The Leadership Mandate
This kind of learning can’t be optional or personal-only. It has to be cultural.
Schnepp is clear that market understanding must start at the top. If leadership doesn’t protect time for learning, curiosity gets squeezed out by urgency.
When organizations run at full utilization, learning feels like a luxury. In reality, it’s an investment.
Products improve. Marketing sharpens. Customer conversations become more natural. Teams stop guessing.
“If you don’t understand the market,” Schnepp warns, “you may not fail immediately. But others will pass you.”
Why Short-Term Pressure Breaks Long-Term Strategy
One of the most damaging dynamics Schnepp sees is the expectation that new marketing leaders deliver results immediately.
Thirty-day turnarounds. Sixty-day transformations. Ninety-day miracles.

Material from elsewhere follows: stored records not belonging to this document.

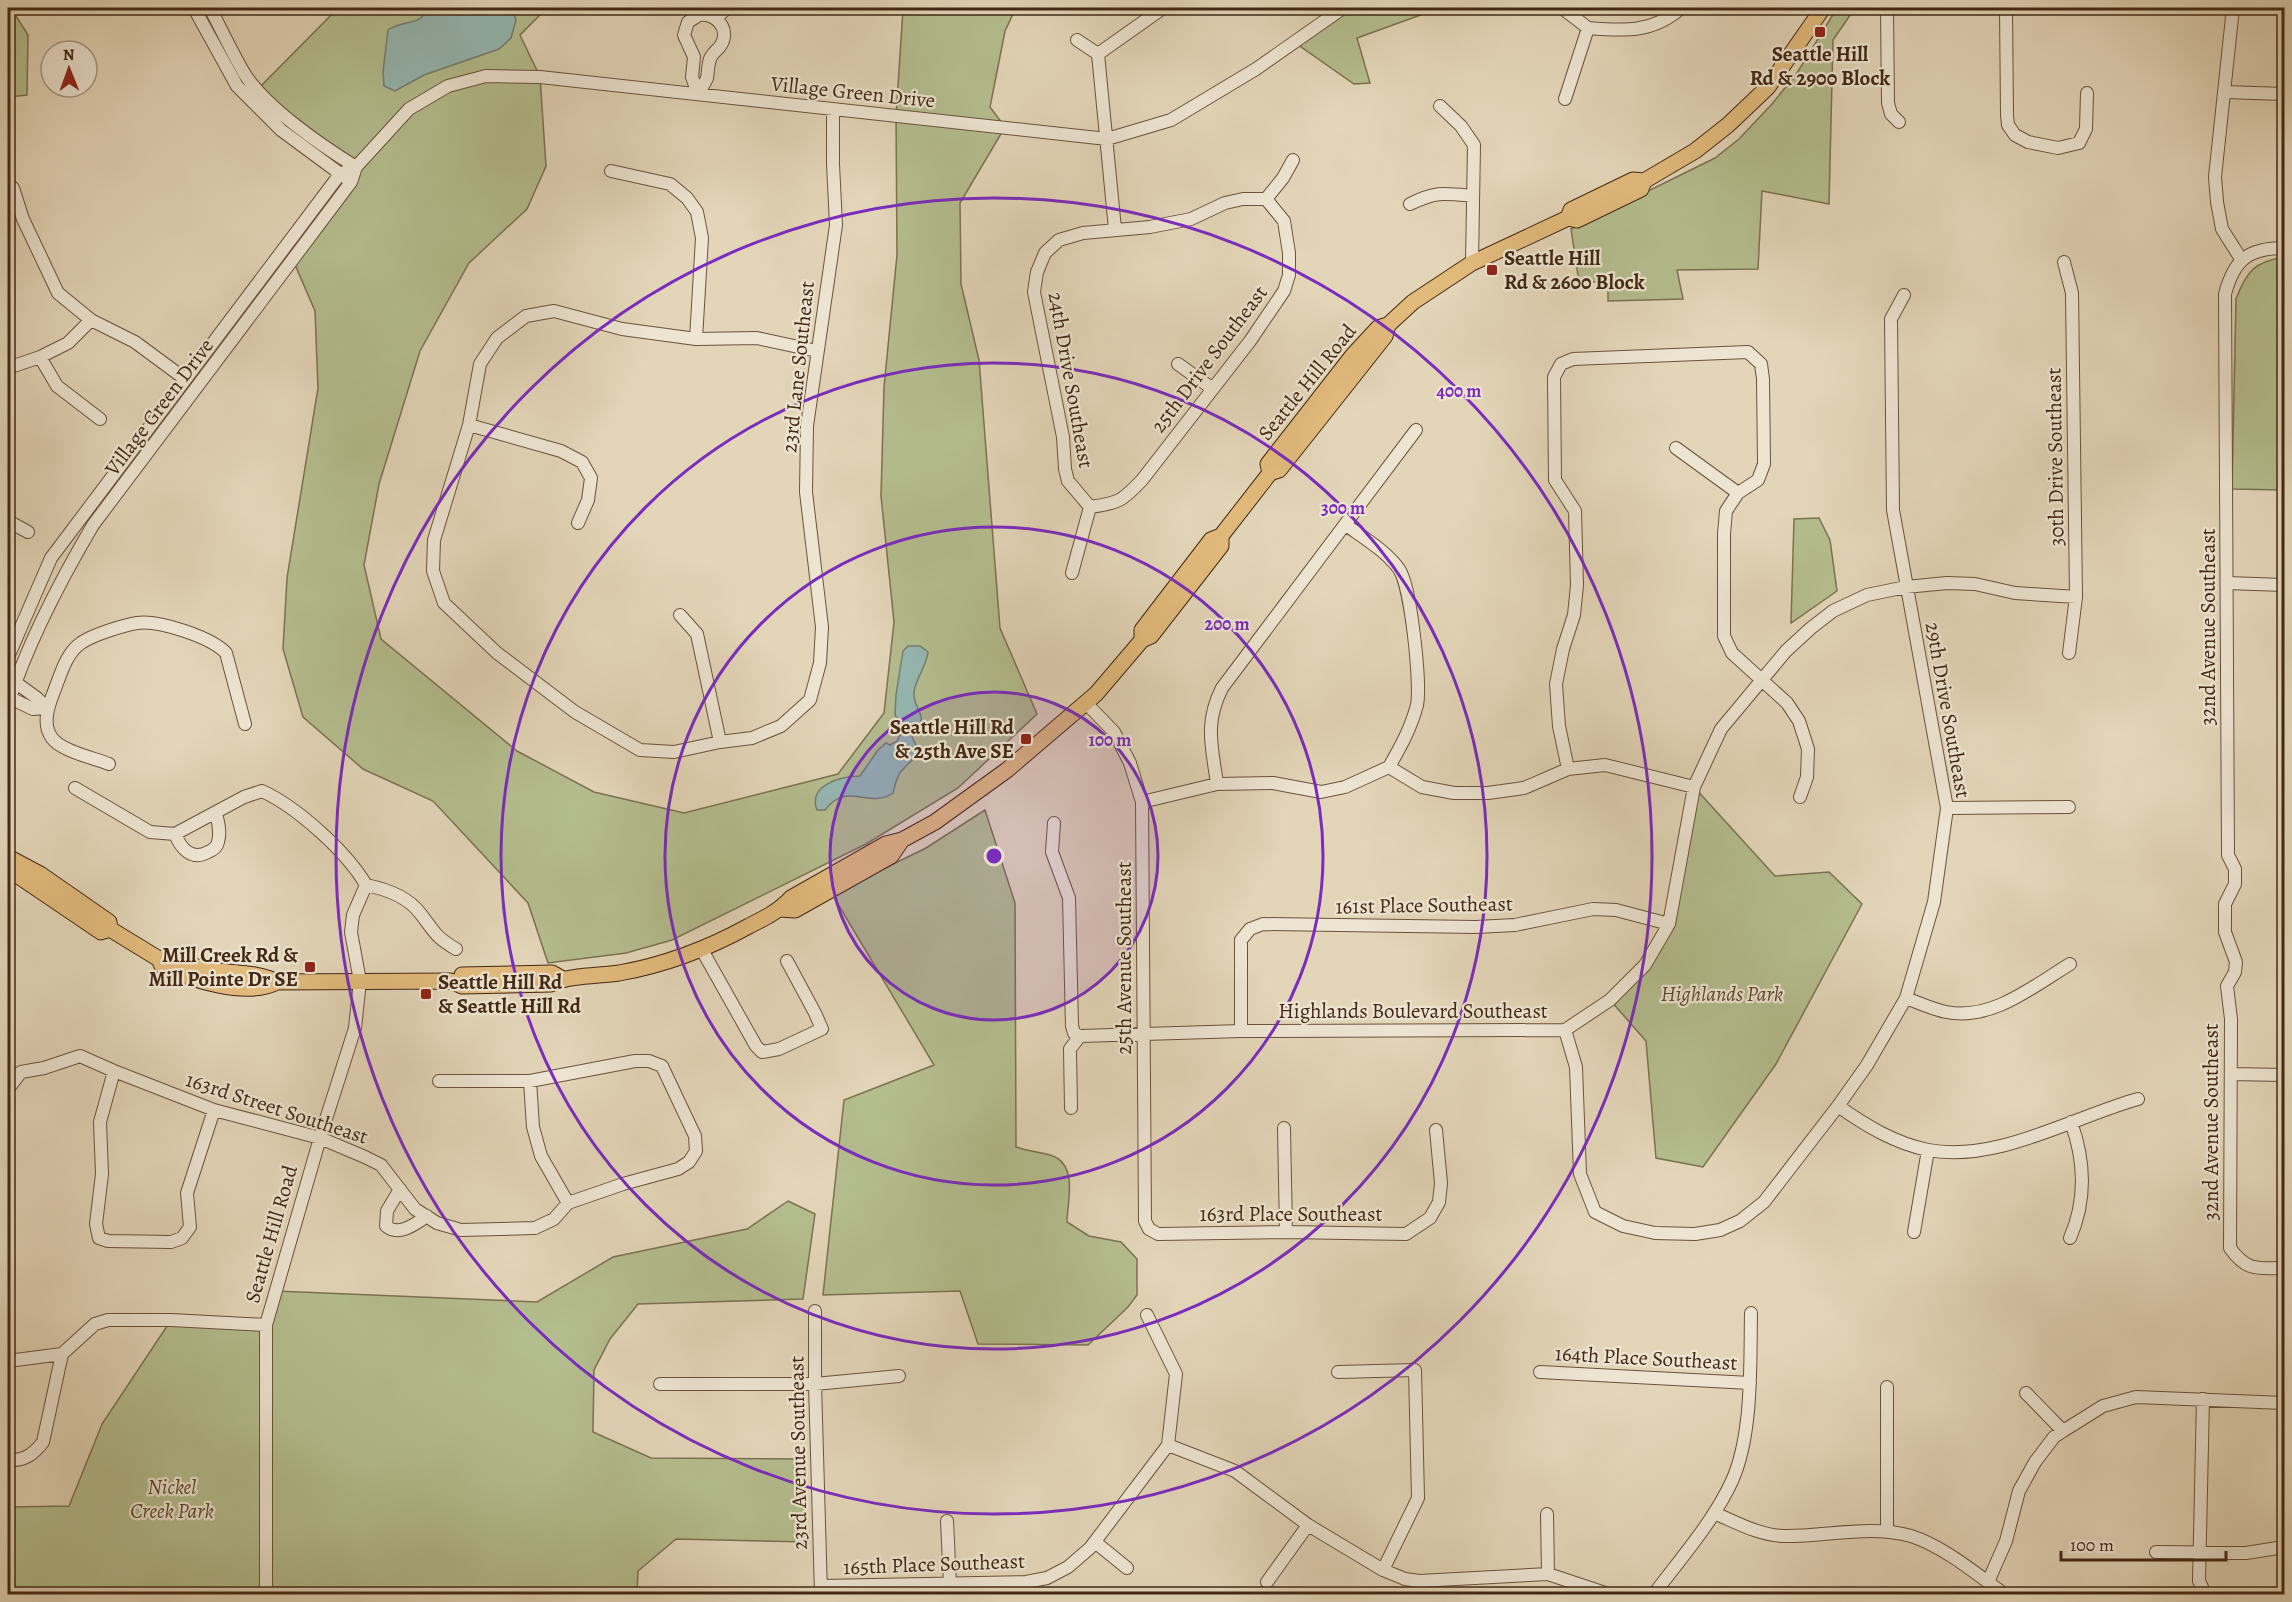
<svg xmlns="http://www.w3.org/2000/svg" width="2292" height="1602" font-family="Alegreya,serif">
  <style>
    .green { fill: #b4bd8e; stroke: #7c7251; stroke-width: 1.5 }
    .water { fill: #95b8b2; stroke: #747e73; stroke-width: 1.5 }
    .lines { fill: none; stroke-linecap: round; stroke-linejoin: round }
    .minor-casing { stroke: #6b533d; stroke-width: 14 }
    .major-casing { stroke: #432814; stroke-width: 17 }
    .minor { stroke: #ede4d1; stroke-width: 12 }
    .major { stroke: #e2ba7c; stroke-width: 15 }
    .ring { fill: none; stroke: #7b2cbf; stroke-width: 3 }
    .poi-dot { fill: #8f2418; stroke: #ede4d1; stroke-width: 2 }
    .labels { text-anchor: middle; stroke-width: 4.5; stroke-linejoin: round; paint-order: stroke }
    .poi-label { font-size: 21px; font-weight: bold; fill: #432814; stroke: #ede4d1; text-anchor: start }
    .street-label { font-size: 21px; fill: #432814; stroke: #ede4d1 }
    .park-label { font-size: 21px; font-style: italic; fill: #5a462c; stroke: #ede4d1 }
    .centre { fill: #7b2cbf; stroke: #ede4d1; stroke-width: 3 }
    .ring-label { font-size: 18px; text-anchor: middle; font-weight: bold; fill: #7b2cbf; stroke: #ede4d1; stroke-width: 4.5; stroke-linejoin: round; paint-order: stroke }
  </style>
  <rect width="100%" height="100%" fill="#e3d5b8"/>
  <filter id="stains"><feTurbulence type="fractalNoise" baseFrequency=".00333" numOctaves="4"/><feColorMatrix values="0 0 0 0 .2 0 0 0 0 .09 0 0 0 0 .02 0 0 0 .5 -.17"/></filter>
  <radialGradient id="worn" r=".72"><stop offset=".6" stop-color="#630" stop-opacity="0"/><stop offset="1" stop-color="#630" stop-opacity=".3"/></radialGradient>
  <path class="green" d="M8,8H11L28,35L27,95L8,97Z
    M338,8H547L520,35L540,77L546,166L527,209L469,263L420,351L379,484L364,565L381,639L517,751L594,792L684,813L838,774L884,713L894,622L881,496L884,387L897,255L896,117L903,9L904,8H1016L1005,31L990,107L1005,127L960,203L961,284L979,360L1000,628L1037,714L958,788L866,844L672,940L626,953L548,963L528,903L433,801L363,769L303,717L283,649L287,578L318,388L315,311L293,260L356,167L258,89Z
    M1343,8H1440L1357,38L1370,83L1354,84L1294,42Z
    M1837,8H1851L1853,11L1833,40L1829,204L1762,191L1758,269L1677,270L1683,299L1608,301V282H1579L1571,229L1715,158L1739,139L1772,104L1797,73Z
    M2020,8H2159L2160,12L2020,14Z
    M2284,257V490L2232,489L2236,299C2247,270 2255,262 2284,257Z
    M1819,518L1830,540L1837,591L1791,623L1794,519Z
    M1694,787L1775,876L1829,872L1862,904L1776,1064L1703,1167L1656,1158L1646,1041L1610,1000L1645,965L1669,924Z
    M985,810L1015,903L1016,1147C1028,1152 1048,1152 1057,1158C1077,1170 1067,1204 1067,1222L1089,1236L1121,1242L1137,1259V1295L1128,1307L1088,1345L978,1344L960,1291L823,1295L844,1100L934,1065L832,894L926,848Z
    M788,1201L815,1214L803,1299L638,1304L610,1339L594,1370L593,1432L651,1458L801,1459L805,1542L676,1539L638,1571L637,1594H8V1507L69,1506L102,1424L171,1320L266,1325L276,1291L537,1302L613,1257L747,1229Z"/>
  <path class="water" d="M428,8H512L516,20L511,38L499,49L424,75L395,91L384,86L383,72L388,30C404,19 420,27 428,8Z
    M908,646H920L928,652C927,665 916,678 914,692C912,709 932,717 913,731L912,737L919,752C905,771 899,765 893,793C869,810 848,780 825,810H817C807,785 842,776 860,776L878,750L886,743L890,745L897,741L904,727L895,715L896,695L903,651Z"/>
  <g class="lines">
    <defs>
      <path id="minor" d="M194,8L237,86L281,130L346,178
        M210,8C221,29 232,52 244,73C265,107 322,146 356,167
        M1562,8L1588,28L1565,99
        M1887,8L1888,103L1891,114L1899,122
        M2006,8L2007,115L2008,125L2015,135L2028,142L2058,148L2079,143L2086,129L2087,93
        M2233,8L2215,177L2217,202L2222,229L2241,259
        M699,15C715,13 731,28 721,45C718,50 712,53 710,59C708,65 708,72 707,78C705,83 701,89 698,94L692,77L694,57L684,35L688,22Z
        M716,18L727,8
        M1588,28C1624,31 1653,33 1681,8
        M1077,40L1098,54
        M2225,92L2284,94
        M1440,106L1461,126L1474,145L1472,263
        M611,171L670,184L687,198L697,212L702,238L696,339
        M8,184L13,188L23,219L58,293L91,320L135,342L185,379
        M1266,199L1283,178L1293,160
        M1410,204C1436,191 1444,193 1473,196
        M1115,229L1098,54L1163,8
        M2284,248C2248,248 2234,260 2225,294L2228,855L2235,869V884L2225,904V932L2236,962L2235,972L2227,986L2231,1019L2230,1248C2247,1272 2258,1268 2284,1268
        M2064,262L2072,293L2076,597L2069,653
        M817,351L757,338L696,339L622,329L554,311L526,316L497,338L480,364L469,425L434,540L433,571L444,603L497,653L575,712L640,750L674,752L720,742L752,738L781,726L810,700L820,663L822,627L806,492L807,426L836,225L833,164V110
        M40,357L57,386L100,419
        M1178,364L1213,389
        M8,368L40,357L68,343L91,320
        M469,425L561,451L582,462L591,478L588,500L578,523
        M1676,448L1738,493
        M1090,507L1068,481L1065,469L1063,437L1034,292L1037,272L1045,253L1059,240L1083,233L1150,227L1191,219L1225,203L1243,199H1266
        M1090,507C1119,503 1122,501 1142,480L1250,341L1284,291L1289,275V253L1284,221L1266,199
        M8,521L28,532
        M1346,525C1364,538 1386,551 1399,569C1411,586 1421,684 1417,705C1411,728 1401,746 1389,767
        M1072,573L1090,507
        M2227,583L2284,585
        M680,615L697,634L720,742
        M8,657L51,558L340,174L356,167
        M8,677L37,698L47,708
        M8,697L33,709L47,708
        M1086,703L1114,732L1130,763L1142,802L1145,1221L1149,1229L1158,1234L1286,1232L1406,1234L1430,1218L1439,1202L1441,1183L1436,1130
        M8,704C28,642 60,581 93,525L351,182L356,167L409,109L448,86L486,76L540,77L1107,139L1171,120L1256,69L1343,8
        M109,764C94,758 61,751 52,738C42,725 48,707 53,694C60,677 65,654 81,643C92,635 124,625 137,623C159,620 211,637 226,653L245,724
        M1389,767L1422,787L1454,793H1488L1524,788L1568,769L1605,765L1694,787
        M1568,769L1559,726L1556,684L1563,649L1574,615L1577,585L1575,511L1555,480L1554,377L1561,364L1573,359L1748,352L1761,364L1763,379L1764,464L1758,480L1738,493L1726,511L1724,534V636L1732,653L1787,703L1799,721L1808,749L1807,777L1800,797
        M1217,784C1212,746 1204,724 1222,688L1416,430
        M75,788L150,832L175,834L244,797L262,791C297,807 347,852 366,885
        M1142,802L1217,784L1273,783L1321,792L1345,787L1389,767
        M1947,808L2069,807
        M1054,823L1052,852L1069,898L1072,1026L1074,1033L1080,1036L1241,1031L1565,1030L1610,1000L1645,965L1669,924L1694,787L1721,729L1786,651L1811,628L1833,611L1867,595L1906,587L1947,583L1975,584L2015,593L2076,597
        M175,834C181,849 192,861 208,852C213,850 217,847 218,842C221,832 218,822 216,813
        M366,885C386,889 407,896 420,913C435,932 434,936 456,949
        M702,950L756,1046L762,1052L779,1049L822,1029L815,1013L787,961
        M1906,998C1919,1003 1932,1009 1946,1012C1992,1021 2032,987 2070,964
        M1565,1030L1576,1067L1580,1174L1595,1212L1623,1226L1655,1233L1695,1234L1720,1230L1740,1221L1764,1202L1838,1106L1867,1065L1906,998L1934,902L1947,808L1893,510L1891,319L1904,295
        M1241,1031V940L1250,929L1263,924L1476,927L1515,925L1593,909L1616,910L1669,924
        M114,1071L100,1122L102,1174L96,1224L99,1238L108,1241L171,1242L182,1238L190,1227L187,1193L214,1110
        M2231,1074L2284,1075
        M530,1081L533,1127L541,1156L568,1203
        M8,1089L21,1072L44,1068L80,1056L114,1071L214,1110L320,1138L365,1157L381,1165L415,1209L437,1223L461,1230L535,1228L554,1219L568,1203L623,1184L678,1169L689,1162L696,1151L695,1136L662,1066L649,1061H635L530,1081H439
        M1838,1106C1865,1125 1894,1143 1928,1150C1997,1163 2073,1117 2138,1099
        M1071,1108L1070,1049L1080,1036
        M1284,1128L1286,1232
        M400,1189L387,1211L386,1226C399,1237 415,1224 427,1216
        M1914,1232L1928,1150
        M2070,1238C2087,1199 2085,1161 2071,1122
        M815,1311V1384L821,1593
        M1147,1315L1176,1374L1168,1445
        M8,1361L62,1354L95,1324L108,1320H171L266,1325
        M1338,1372L1415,1370L1418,1498L1383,1570
        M1540,1372L1750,1383
        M660,1384H815L899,1376
        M1887,1387V1531
        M2026,1393L2063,1431L2103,1406L2136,1397L2284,1403
        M2203,1399L2199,1581L2205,1594
        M8,1460C24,1461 33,1455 43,1442L62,1354
        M1714,1513C1736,1522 1758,1535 1783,1536C1825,1537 1870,1524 1911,1536C1943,1546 1978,1575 2004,1594
        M1547,1514L1548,1574
        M947,1521L950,1584
        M1095,1542L1127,1568
        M2156,1552L2246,1553L2284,1547
        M1267,1582L1308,1525
        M1988,1582L2006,1541L2019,1491L2035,1462L2054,1437L2063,1431
        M821,1586L1026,1582L1047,1578L1068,1567L1090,1548L1168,1445L1235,1471L1308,1525L1383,1570L1405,1579L1419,1581L1548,1574L1608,1594
        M266,1594V1325L320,1138L355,1028L360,981L351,932L353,915L366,885
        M1654,1594C1681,1558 1713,1522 1732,1481C1753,1434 1750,1363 1751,1313"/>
      <path id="major" d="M1568,218L1571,210L1633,180L1644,181L1695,151L1728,125L1768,87L1823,8
        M1270,473L1268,464L1353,355L1378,328L1388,325L1413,302L1472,263L1568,218L1577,220L1641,189L1644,181
        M1142,640V630L1211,540L1221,536L1270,473L1279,470L1385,336L1388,325
        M8,857L40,874L109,922L110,929L159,959L162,966C192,980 246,998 277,982L451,981L462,986L551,984C570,975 598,976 619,973C665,965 709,948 749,926C765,918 779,911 791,898L886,844L902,840L935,822L1007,770L1096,694L1142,640L1151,636L1221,546V536
        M8,869L101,932L110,929
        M781,909L795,910L891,856L902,840
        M159,959C171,955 182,962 194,966C220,975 256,970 277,982
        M462,975L552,973L563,979"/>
    </defs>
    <use href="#minor" class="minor-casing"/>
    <use href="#major" class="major-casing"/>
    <use href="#minor" class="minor"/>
    <use href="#major" class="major"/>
  </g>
  <circle cx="994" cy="856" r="164" fill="#7b2cbf" fill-opacity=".12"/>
  <g class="ring">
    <circle cx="994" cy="856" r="164"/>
    <circle cx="994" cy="856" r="329"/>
    <circle cx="994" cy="856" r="493"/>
    <circle cx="994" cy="856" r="658"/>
  </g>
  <g class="poi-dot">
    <rect x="1814" y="26" width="12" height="12" rx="3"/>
    <rect x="1486" y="264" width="12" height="12" rx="3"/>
    <rect x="1020" y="733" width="12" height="12" rx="3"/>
    <rect x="304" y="961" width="12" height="12" rx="3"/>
    <rect x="420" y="988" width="12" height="12" rx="3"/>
  </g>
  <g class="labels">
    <g class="poi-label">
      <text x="1820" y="61" text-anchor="middle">Seattle Hill<tspan x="1820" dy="24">Rd &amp; 2900 Block</tspan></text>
      <text x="1504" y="265">Seattle Hill<tspan x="1504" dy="24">Rd &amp; 2600 Block</tspan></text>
      <text x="1014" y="734" text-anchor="end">Seattle Hill Rd<tspan x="1014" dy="24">&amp; 25th Ave SE</tspan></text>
      <text x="298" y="962" text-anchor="end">Mill Creek Rd &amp;<tspan x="298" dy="24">Mill Pointe Dr SE</tspan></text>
      <text x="438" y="989">Seattle Hill Rd<tspan x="438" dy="24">&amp; Seattle Hill Rd</tspan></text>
    </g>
    <g class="street-label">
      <text transform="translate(853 92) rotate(6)" y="7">Village Green Drive</text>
      <text transform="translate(1209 359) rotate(-53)" y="7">25th Drive Southeast</text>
      <text transform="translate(798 367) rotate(-84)" y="7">23rd Lane Southeast</text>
      <text transform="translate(1071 380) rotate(80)" y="7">24th Drive Southeast</text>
      <text transform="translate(1307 382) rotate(-51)" y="7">Seattle Hill Road</text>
      <text transform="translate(159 407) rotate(-53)" y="7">Village Green Drive</text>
      <text transform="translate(2055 457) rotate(-91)" y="7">30th Drive Southeast</text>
      <text transform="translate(2208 627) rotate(-90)" y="7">32nd Avenue Southeast</text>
      <text transform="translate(1948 710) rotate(80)" y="7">29th Drive Southeast</text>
      <text transform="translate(1424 905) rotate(-1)" y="7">161st Place Southeast</text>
      <text transform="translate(1124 958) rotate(-90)" y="7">25th Avenue Southeast</text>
      <text x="1413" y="1018">Highlands Boulevard Southeast</text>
      <text transform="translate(277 1108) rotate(18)" y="7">163rd Street Southeast</text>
      <text transform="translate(2211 1122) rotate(-90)" y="7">32nd Avenue Southeast</text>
      <text x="1291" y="1221">163rd Place Southeast</text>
      <text transform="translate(271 1234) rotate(-74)" y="7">Seattle Hill Road</text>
      <text transform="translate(1646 1358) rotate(3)" y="7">164th Place Southeast</text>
      <text transform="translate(798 1453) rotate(-91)" y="7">23rd Avenue Southeast</text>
      <text transform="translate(934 1564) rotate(-2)" y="7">165th Place Southeast</text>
    </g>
    <g class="park-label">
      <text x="1722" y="1001">Highlands Park</text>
      <text x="172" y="1494">Nickel<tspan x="172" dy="24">Creek Park</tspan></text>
    </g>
  </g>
  <circle cx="994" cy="856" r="9" class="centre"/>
  <g class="ring-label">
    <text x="1459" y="397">400 m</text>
    <text x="1343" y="514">300 m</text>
    <text x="1227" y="630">200 m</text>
    <text x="1110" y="746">100 m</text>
  </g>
  <rect width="2292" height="1602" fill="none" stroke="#e3d5b8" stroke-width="30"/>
  <rect x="9" y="9" width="2274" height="1584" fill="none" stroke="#432814" stroke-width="3"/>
  <rect x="15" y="15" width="2262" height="1572" fill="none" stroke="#432814" stroke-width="1.5"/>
  <g transform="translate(69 69) rotate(359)"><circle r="28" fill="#ede4d1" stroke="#a99985" stroke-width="1.5"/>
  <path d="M0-4.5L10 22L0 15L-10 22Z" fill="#8f2418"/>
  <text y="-9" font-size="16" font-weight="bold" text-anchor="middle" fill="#432814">N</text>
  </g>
  <path d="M2061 1551v9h165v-9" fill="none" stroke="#432814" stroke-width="3"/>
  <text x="2070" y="1551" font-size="18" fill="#432814" stroke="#ede4d1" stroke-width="4.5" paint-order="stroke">100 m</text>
  <rect width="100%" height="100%" filter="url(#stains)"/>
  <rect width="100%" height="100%" fill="url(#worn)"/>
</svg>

Without time to understand the nuances of the business and the market, leaders are forced to guess. They rely on what worked somewhere else, in a different industry, with different buyers.
That’s why so many marketing leaders cycle in and out. Not because they lack skill, but because they’re asked to perform without context.
Learning Happens Everywhere
Market learning doesn’t only happen through formal research.
Schnepp studies kiosks at airports, coffee ordering flows, and restaurant policies. He notices when experiences work and when they fail.
Case in point, one of his favorite sports bars recently implemented a new rule where every area of the restaurant has to have the sound on for a football game… or not at all. For 15 years, Schnepp and fellow University of Michigan alumni had met at this bar to watch football games, with a small outdoor area reserved for them, with the sound on. They were the only patrons there early on a Saturday morning, and the bar staff couldn’t explain the justification for the new rule. As a result, the group left the bar and will find a new location from now on. The restaurant lost out on loyal customers due to a cut-and-paste policy.
For Schnepp, those moments are lessons.
“What not to do” can be as powerful as best practices.
Conferences, Contrarian Ideas, and Signals
Schnepp values trade shows not just for sessions, but for observing patterns.
What are vendors selling?
What ideas are gaining traction?
What tactics feel new or newly relevant?
One example that stood out: modern direct mail.
Not flyers. Thoughtful, industry-relevant packages tied to account-based marketing. Physical experiences designed to break through digital fatigue.
Whether or not every idea works, the signal matters. Markets speak through behavior.
Learning Is a Team Sport
A leader’s job isn’t to be the smartest person in the room.
Schnepp believes leaders should synthesize insights, share what they learn, and empower specialists to deepen their expertise.
That requires trust, time, and consistency. Saying “learning matters” without giving people space to do it creates friction instead of growth.
Culture isn’t what you say. It’s what you make possible.
A Career Built on Curiosity
From growing up between Austria and the U.S. to working across industries and continents, Schnepp credits curiosity for shaping his leadership style.
Early in his career, he admits, he lacked emotional intelligence. He was direct, confident, and often wrong about how his ideas landed.
That changed when he learned to listen more, observe more, and question his own assumptions.
Leadership, like market understanding, is learned not inherited.
The Core Lesson
Marketing doesn’t start with campaigns.
It starts with care.
Care enough to watch.
Care enough to ask.
Care enough to admit what you don’t know.
When marketers stop being students of their market, they don’t just lose relevance, they lose direction.
And as Schnepp reminds us, the market is always teaching.
You just have to be paying attention.
Key Takeaways for Marketing Leaders
Market knowledge is not a phase. It’s a habit.
Assumptions expire faster than strategies.
Learning must be modeled and protected by leadership.
Short-term pressure creates long-term blind spots.
The world is a classroom… if you’re curious enough to notice.
Final Thought
You don’t connect to the market by speaking louder.
You connect by listening longer.
And the marketers who win won’t be the loudest, they’ll be the most curious.